Moon Duo, “Occult Architecture Vol. 1”

The dexterity with which Moon Duo present seemingly simple riffs belies the complexity of the songwriting—and the difficulty in getting to their destination.
Reviews
Moon Duo, “Occult Architecture Vol. 1”

The dexterity with which Moon Duo present seemingly simple riffs belies the complexity of the songwriting—and the difficulty in getting to their destination.

Words: Adam Pollock

February 08, 2017

Moon Duo
Occult Architecture Vol. 1
SACRED BONES
6/10

Moon Duo’s new album Occult Architecture Vol. 1 is dark music for dark times. Certainly, as each new day reveals, we are in the midst of a truly troubling moment in history; that the pair of Portlanders have come up with an appropriate soundtrack to the upheaval might be a testament to our great need for empathy, for their new work actually owes it inspiration to the hidden duality of existence: male and female, yin and yang, darkness and light. (That said, the news was probably on somewhere during the recording process.)

The Portland-based psych-rock duo has been creating increasingly harder synth and guitar music for close to a decade, and Occult Architecture shows they are definitely not mellowing with age. Like their previous releases, it has moments of grunge-like mainstream appeal, to the point that occasional comparisons to a more digitized version of early Soundgarden—sans barechested vocalizing—would not be totally out of place.
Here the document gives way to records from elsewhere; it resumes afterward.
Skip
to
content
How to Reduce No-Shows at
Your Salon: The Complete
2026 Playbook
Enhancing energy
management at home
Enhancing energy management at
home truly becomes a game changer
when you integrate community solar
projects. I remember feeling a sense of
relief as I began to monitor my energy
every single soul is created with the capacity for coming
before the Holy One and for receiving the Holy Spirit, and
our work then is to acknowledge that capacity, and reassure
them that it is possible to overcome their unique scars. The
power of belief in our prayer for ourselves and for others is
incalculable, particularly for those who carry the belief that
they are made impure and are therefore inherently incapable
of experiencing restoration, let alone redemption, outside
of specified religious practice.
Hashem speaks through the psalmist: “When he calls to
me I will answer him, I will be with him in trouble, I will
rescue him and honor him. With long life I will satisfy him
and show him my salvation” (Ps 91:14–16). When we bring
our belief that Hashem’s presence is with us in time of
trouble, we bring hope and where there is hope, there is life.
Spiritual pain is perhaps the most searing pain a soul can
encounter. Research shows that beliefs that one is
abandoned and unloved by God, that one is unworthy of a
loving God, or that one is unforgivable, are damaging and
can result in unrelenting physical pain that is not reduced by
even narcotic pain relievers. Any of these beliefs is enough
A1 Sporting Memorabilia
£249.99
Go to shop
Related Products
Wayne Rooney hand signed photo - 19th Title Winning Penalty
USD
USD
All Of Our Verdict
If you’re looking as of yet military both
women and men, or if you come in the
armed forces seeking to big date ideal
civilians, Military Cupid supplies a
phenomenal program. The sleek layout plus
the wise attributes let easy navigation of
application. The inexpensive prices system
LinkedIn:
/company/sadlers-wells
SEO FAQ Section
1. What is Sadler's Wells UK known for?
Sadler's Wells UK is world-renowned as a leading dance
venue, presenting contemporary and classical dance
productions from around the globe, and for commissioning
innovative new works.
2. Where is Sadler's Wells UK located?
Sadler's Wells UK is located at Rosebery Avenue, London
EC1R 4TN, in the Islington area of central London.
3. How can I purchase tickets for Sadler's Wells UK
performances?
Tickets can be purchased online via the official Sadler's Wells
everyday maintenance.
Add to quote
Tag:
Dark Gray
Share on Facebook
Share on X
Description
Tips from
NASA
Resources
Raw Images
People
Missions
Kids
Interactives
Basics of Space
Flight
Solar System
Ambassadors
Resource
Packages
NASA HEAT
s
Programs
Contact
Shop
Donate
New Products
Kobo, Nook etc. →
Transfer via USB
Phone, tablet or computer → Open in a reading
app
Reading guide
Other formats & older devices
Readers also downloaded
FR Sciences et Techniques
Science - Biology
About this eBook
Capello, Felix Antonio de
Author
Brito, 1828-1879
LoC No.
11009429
The album opens with “The Death Set,” starting things off with a riff reminiscent of the Doctor Who theme that eventually builds into a groove. “Cold Fear” and “Creepin’” follow, and they set the pace for the rest of the album, which ends with a ten-minute-plus jam that dissolves, finally, into the sound of wind or space, perhaps signaling a departure to another, more forgiving world.

It can be easy to lose yourself in Moon Duo’s psychic trip, and as the trance-inducing vocals wash over, you perhaps take the repetition of the tracks for granted. But the dexterity with which they present seemingly simple riffs belies the complexity of the songwriting—and the difficulty in getting to their destination.